Pourquoi la voiture électrique n’est pas l’avenir ?

Le mauvais bilan CO2 des batteries Mais dans ce dernier pays, comme vient de le rappeler l’Agence internationale de l’énergie, l’électricité était produite à hauteur de 64 % en 2021 par des centrales au charbon.

Où en est le moteur à hydrogène ?

Avec des ventes et des stations confidentielles, la technologie hydrogène peine à s’imposer en France, mais pourrait trouver son intérêt dans les utilitaires et les camions. Avec 14 ventes en France en 2021, autant dire que l’hydrogène est confidentiel en France.

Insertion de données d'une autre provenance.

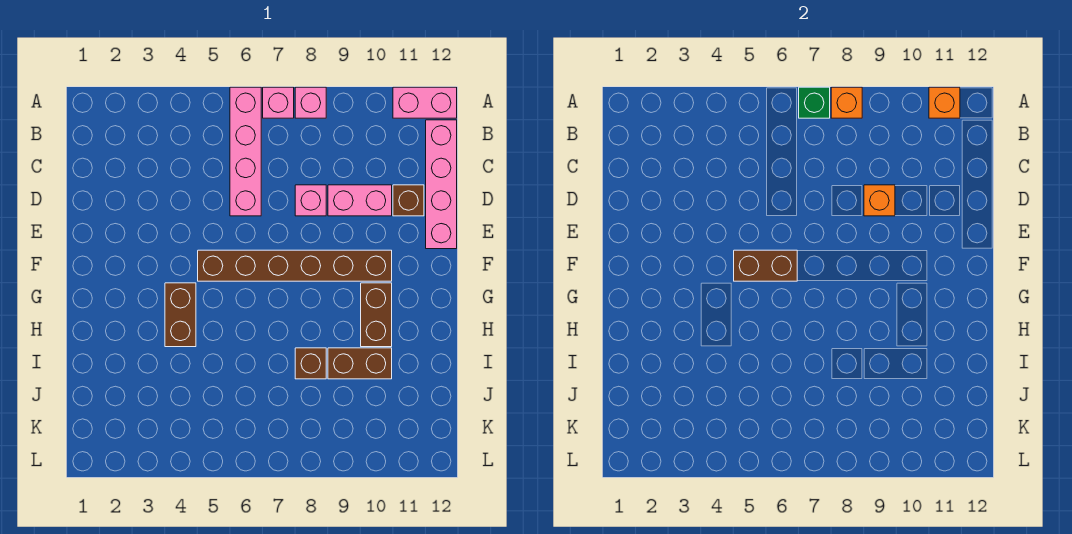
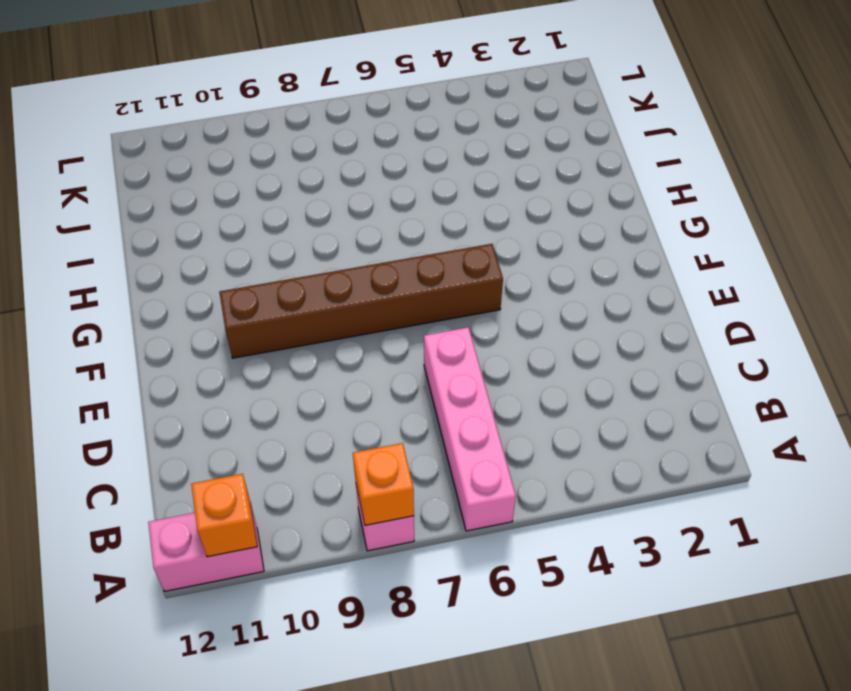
none -> pink 1x1 brick [263,87,294,118]
none -> pink 1x4 brick [426,120,457,249]
none -> pink 1x1 brick [295,185,326,216]

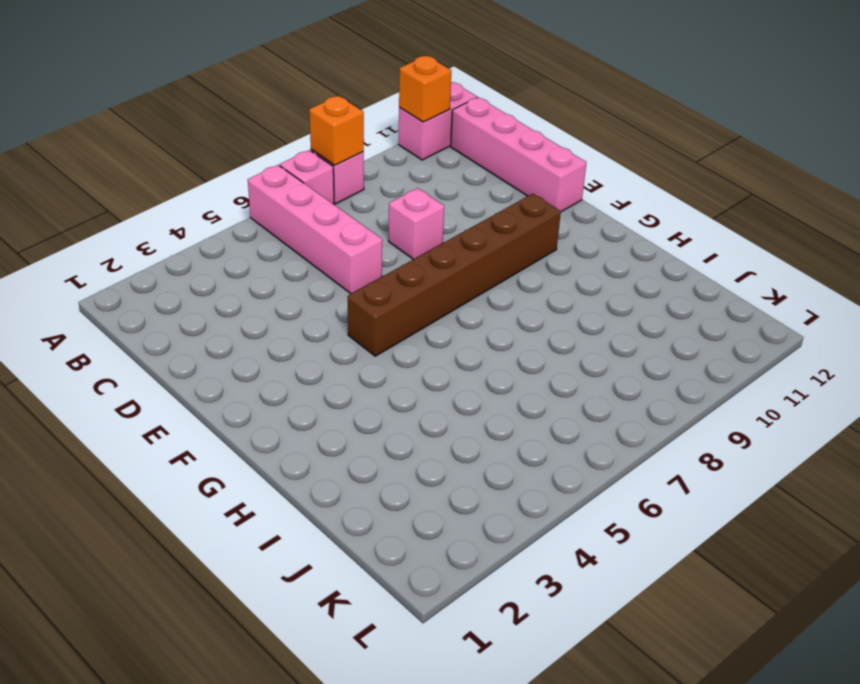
none -> pink 1x2 brick [328,185,392,216]
none -> brown 1x1 brick [393,185,424,216]
none -> brown 1x2 brick [165,283,196,347]

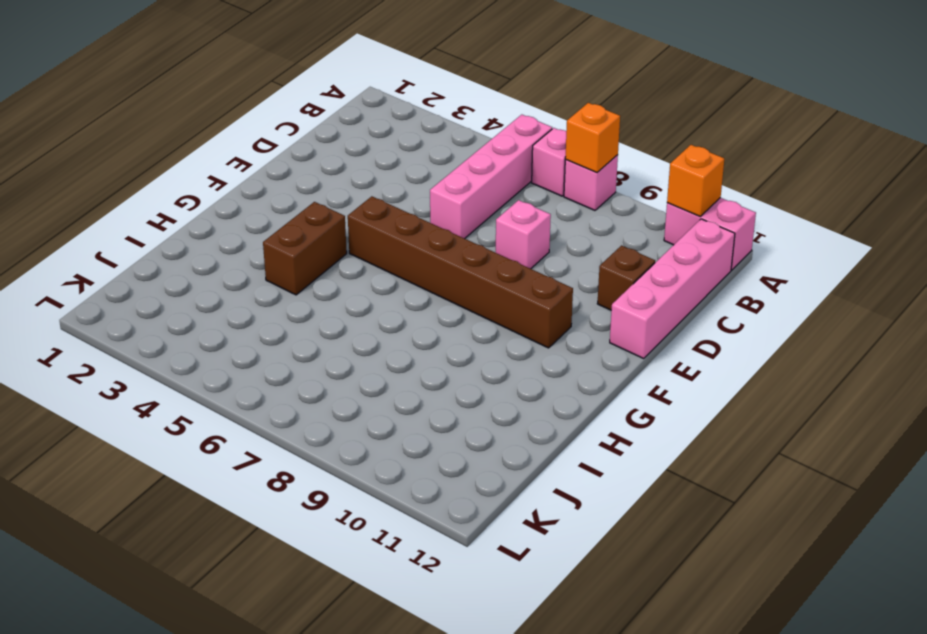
none -> pink 1x2 brick [328,185,392,216]
none -> brown 1x2 brick [361,283,392,347]
none -> brown 1x1 brick [295,348,326,379]

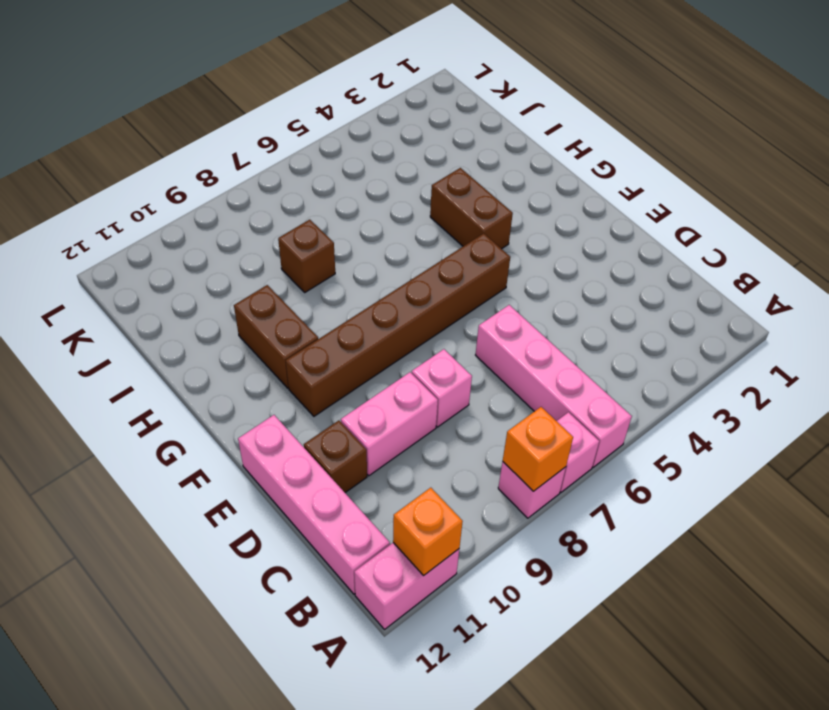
none -> brown 1x2 brick [328,348,392,379]
none -> green 1x1 brick [799,87,830,118]
none -> orange 1x1 brick [864,185,895,216]

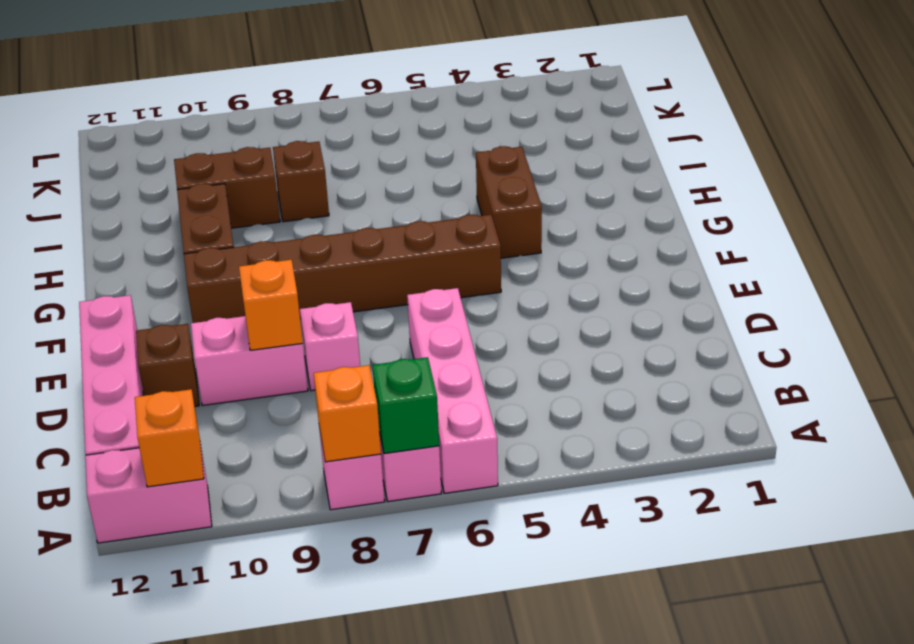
none -> brown 1x2 brick [734,250,797,281]

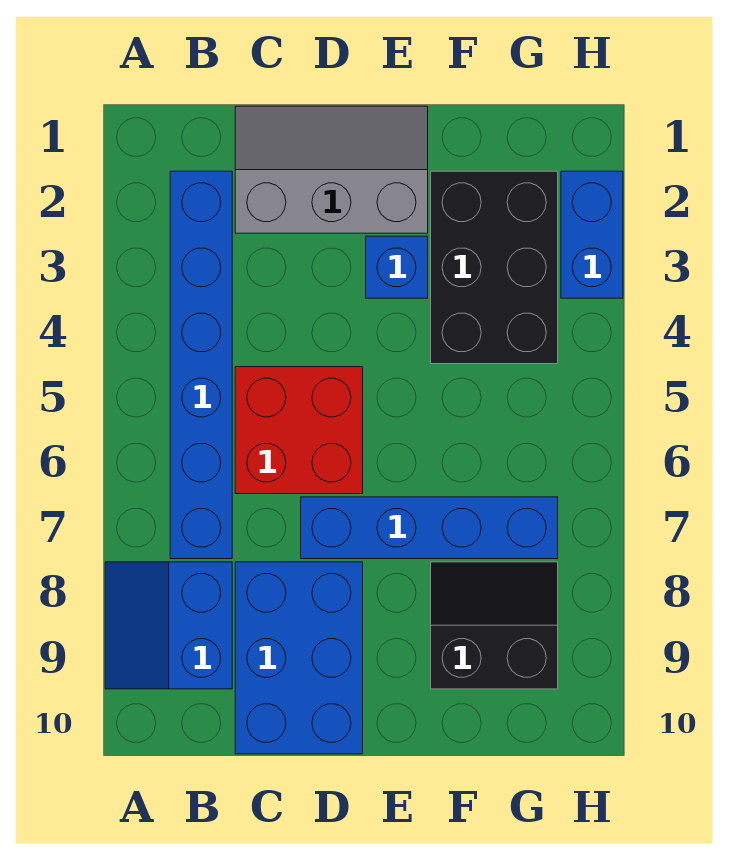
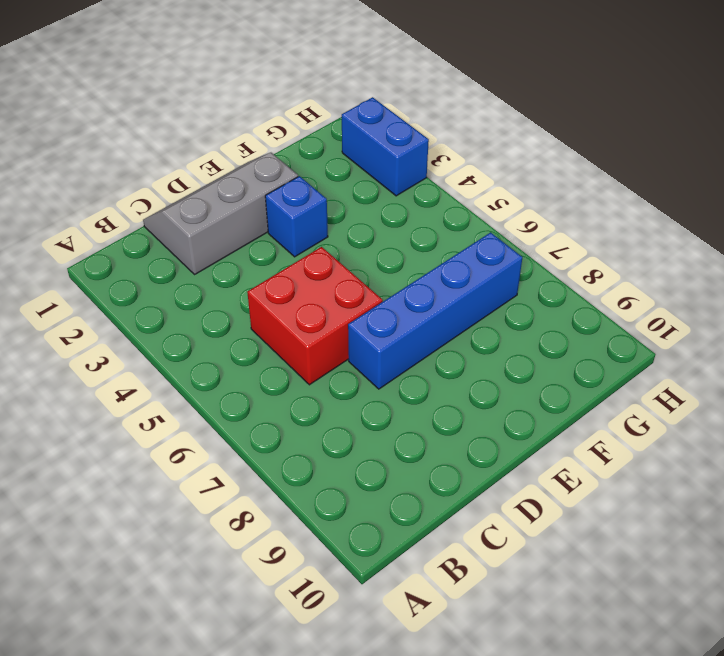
none -> blue 2x2 slope [105,562,232,689]
none -> blue 1x6 brick [170,171,232,559]

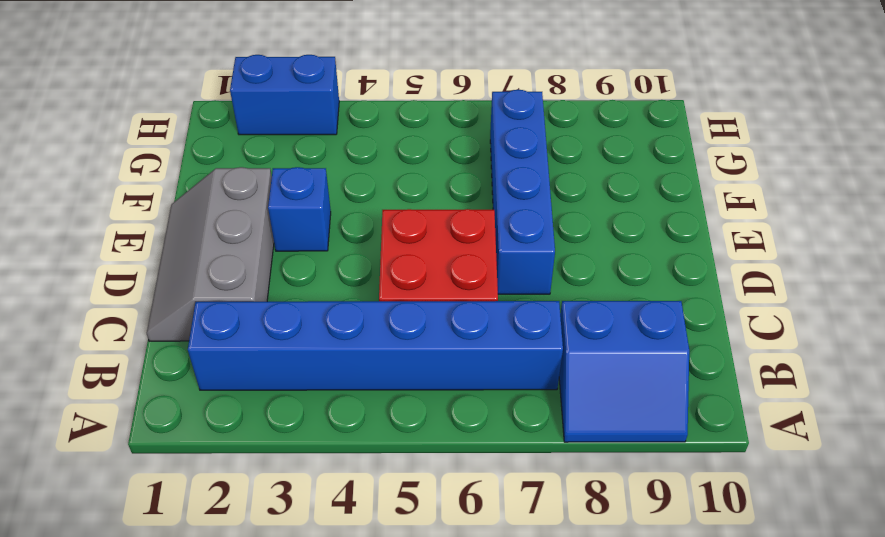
none -> blue 2x3 brick [235,562,363,754]
none -> black 2x3 brick [431,171,558,364]

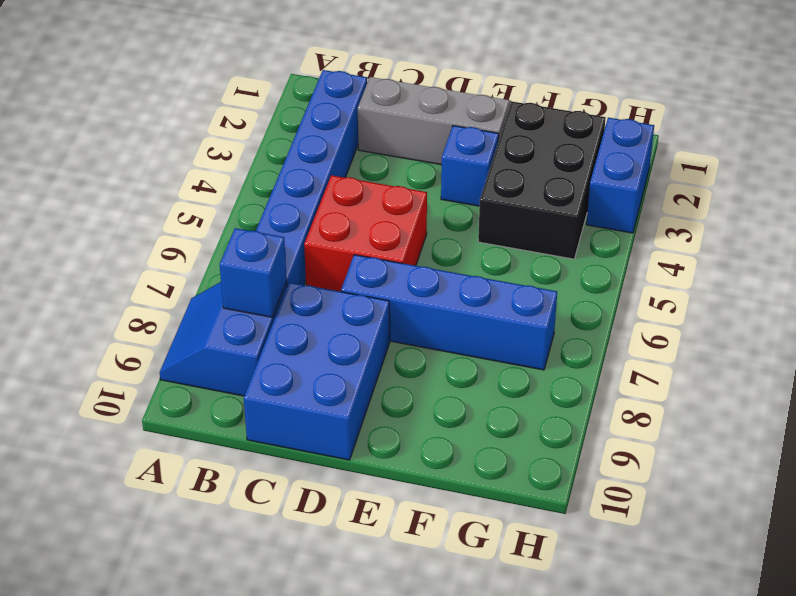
blue 1x1 brick [220,228,287,317] -> none
none -> black 2x2 slope [431,562,558,689]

Quel avenir pour les voitures à hydrogène ? Vers 2024, la production de ce gaz permettra de générer près de 6 gigawatts d’énergie et environ 40 gigawatts en 2030. Ce plan européen, qui provoque entre 180 et 470 milliards d’euros d’investissements jusqu’en 2050, devrait donc participer à une expansion rapide. de voitures à hydrogène dans les années à venir.

Quel est le prix d’un litre d’hydrogène ?

Pour un véhicule utilitaire léger, il faut 1 kg d’hydrogène pour parcourir 100 kilomètres. Le prix de l’hydrogène est de 12⬠à 15⬠par kilo. On estime qu’un réservoir plein d’hydrogène coûte donc quasiment le même prix qu’un plein de gazole avec un kilométrage similaire.